Extracts from James Hyde’s Going Public Sculpture by Hovey Brock :
« We first connect to James Hyde’s works through obvious esthetic hooks like color and surface, even as the canvases don’t seem to follow abstract or representational conventions. Then come attempts to decipher the scraps of digital photographic images in the large works that Hyde patches with paint and other materials. These images of public sculptures in various cities derive from Hyde’s avid practice of photography. They are an ironic choice of subject matter as public sculptures in cities rarely engage the attention of anyone except tourists and in the few instances that they do, it is more often as obstacles than artworks. Hyde takes our fraught connection to public sculpture as a gambit to explore the collective nature of cognition, a theme he examines from many angles in his new exhibition, Going Public Sculpture at Galerie les filles du calvaire.

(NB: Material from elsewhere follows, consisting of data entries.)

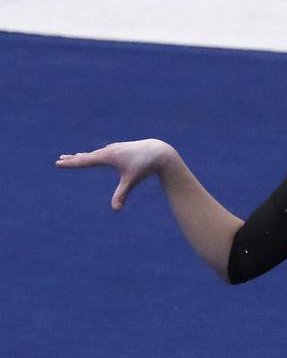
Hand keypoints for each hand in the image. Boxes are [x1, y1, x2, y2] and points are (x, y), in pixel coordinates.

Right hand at [56, 139, 175, 209]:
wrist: (158, 152)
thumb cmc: (144, 167)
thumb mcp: (131, 181)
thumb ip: (121, 195)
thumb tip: (116, 210)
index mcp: (107, 156)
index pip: (85, 161)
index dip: (71, 163)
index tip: (58, 163)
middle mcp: (109, 150)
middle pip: (87, 156)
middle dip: (74, 159)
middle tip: (60, 159)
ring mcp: (115, 148)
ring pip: (96, 153)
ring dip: (85, 155)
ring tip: (76, 156)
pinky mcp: (121, 149)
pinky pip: (105, 152)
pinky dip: (97, 154)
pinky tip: (97, 155)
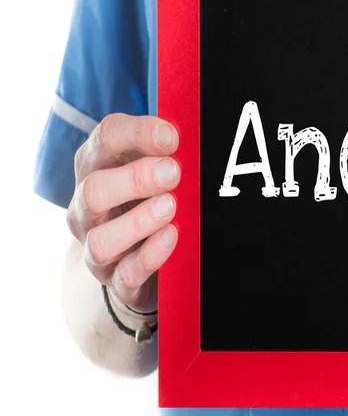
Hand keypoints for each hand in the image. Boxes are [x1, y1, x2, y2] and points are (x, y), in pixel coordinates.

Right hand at [66, 114, 180, 312]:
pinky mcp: (117, 282)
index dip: (138, 133)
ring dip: (138, 222)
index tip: (172, 137)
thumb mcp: (158, 165)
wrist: (141, 258)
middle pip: (94, 189)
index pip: (106, 138)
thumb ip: (169, 150)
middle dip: (135, 179)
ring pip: (101, 239)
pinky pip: (126, 274)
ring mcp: (98, 247)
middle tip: (173, 173)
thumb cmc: (153, 195)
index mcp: (98, 166)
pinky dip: (150, 256)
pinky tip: (172, 237)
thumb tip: (192, 136)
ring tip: (170, 207)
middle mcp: (88, 207)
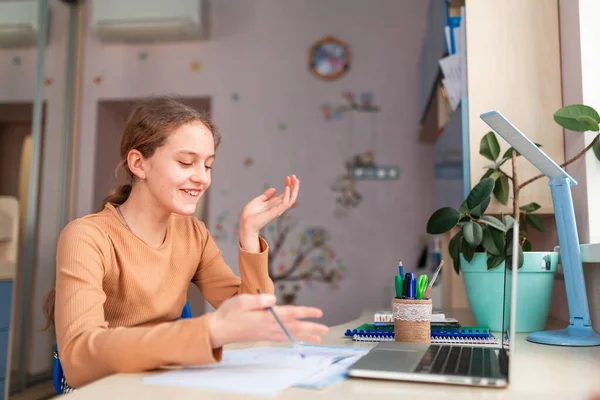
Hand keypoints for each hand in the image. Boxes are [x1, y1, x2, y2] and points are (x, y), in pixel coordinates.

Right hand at [207, 293, 327, 347]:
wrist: (218, 330)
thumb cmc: (229, 313)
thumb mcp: (241, 301)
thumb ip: (258, 301)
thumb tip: (274, 299)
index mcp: (265, 317)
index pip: (290, 314)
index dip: (305, 313)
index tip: (318, 313)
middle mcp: (269, 327)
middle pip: (294, 327)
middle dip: (311, 328)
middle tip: (325, 329)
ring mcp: (267, 333)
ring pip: (291, 334)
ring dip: (305, 335)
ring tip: (318, 338)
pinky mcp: (264, 335)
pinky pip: (283, 338)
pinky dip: (294, 338)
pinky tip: (299, 339)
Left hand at [239, 175, 299, 236]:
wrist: (245, 223)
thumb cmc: (250, 214)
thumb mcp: (259, 200)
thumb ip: (266, 195)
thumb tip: (274, 189)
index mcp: (275, 204)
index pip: (286, 194)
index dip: (289, 185)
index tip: (289, 177)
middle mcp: (278, 207)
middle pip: (290, 196)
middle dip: (294, 186)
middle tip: (295, 176)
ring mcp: (277, 209)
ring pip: (291, 199)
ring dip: (293, 189)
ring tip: (294, 179)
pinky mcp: (275, 212)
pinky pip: (284, 203)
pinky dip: (287, 195)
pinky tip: (287, 187)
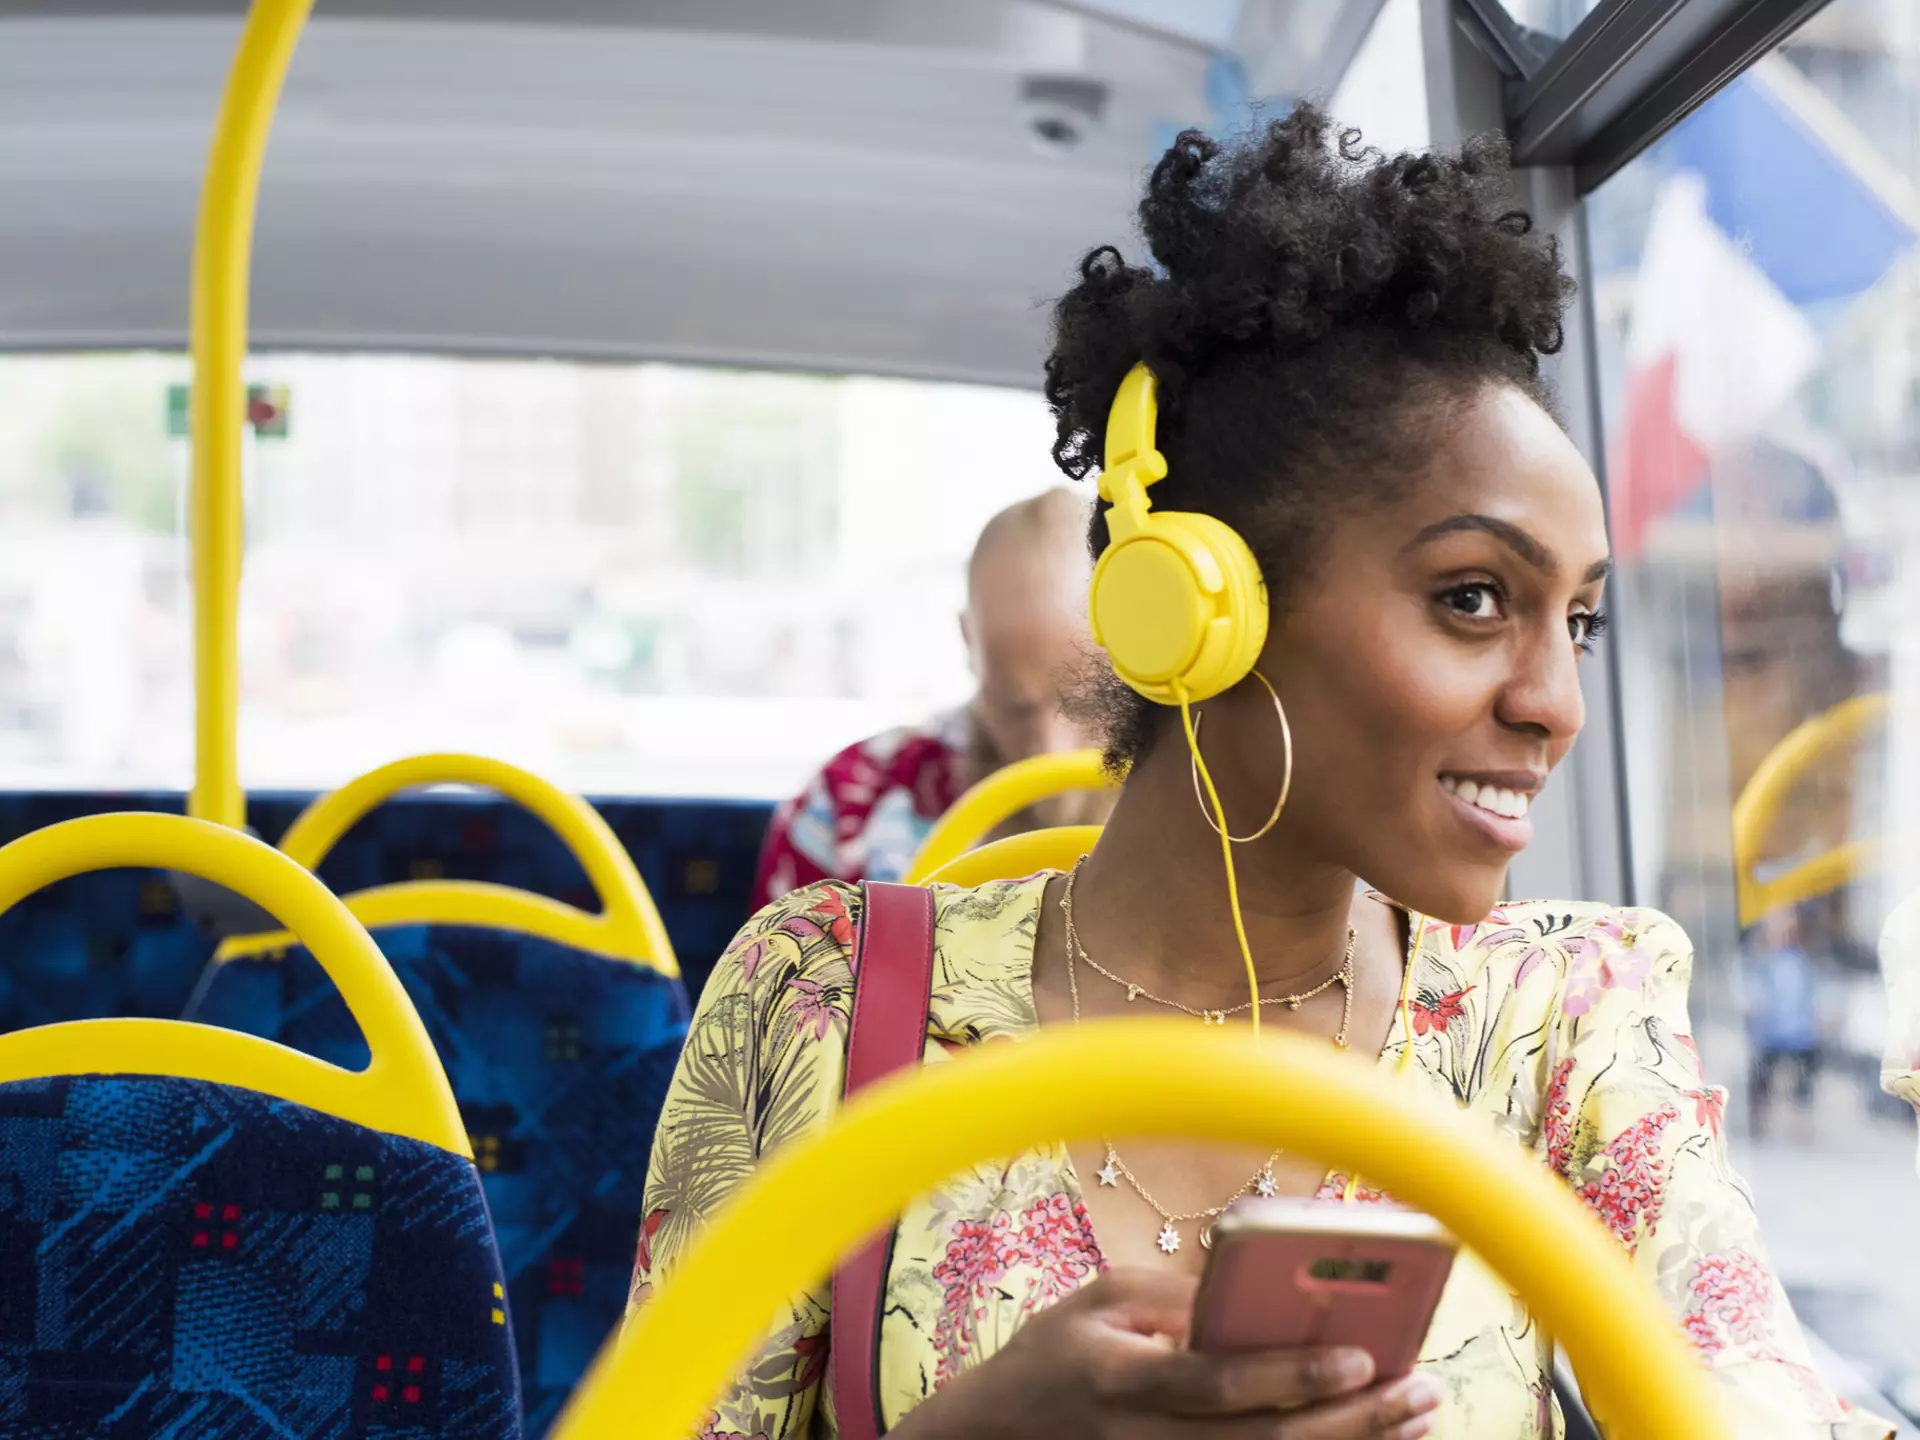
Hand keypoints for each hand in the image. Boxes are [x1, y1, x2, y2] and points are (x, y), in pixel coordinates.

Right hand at [892, 1266, 1441, 1437]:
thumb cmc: (1052, 1357)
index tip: (1359, 1357)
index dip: (1291, 1375)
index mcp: (1125, 1380)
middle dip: (1353, 1420)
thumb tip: (1257, 1292)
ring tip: (1413, 1417)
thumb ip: (1174, 1296)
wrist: (995, 1437)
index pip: (1219, 1383)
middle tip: (1419, 1390)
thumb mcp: (1098, 1302)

[…] How are we to account for Hyde’s insistence on accentuating pictorial ambiguity in the paintings? Why does he compare and contrast the actual figure-ground relationships between the frescoes and the gallery walls with the pictorial figure-ground relationships within the paintings? Why does he include an augmented reality piece that operates in a different realm entirely from the actual and the pictorial? In part these outcomes derive from his omnivorous improvisation, but in larger part—and of greater interest to us—Hyde’s focus lies not in solving problems but in playing with our expectations. He is at heart a skeptic, and we can understand his paintings, fresco installations, and forays into virtual space as thought experiments about cognition and its handmaiden, vision. […] Hyde’s ambition to knock the viewer off the pedestal of assumptions goes to the heart of his painterly project. »
Hyde takes up the idea that painting comes out of chaos to lead to order and it is up to us to come out of the abyss despite the isolation imposed on us by our technological addictions, to recreate our world through his works.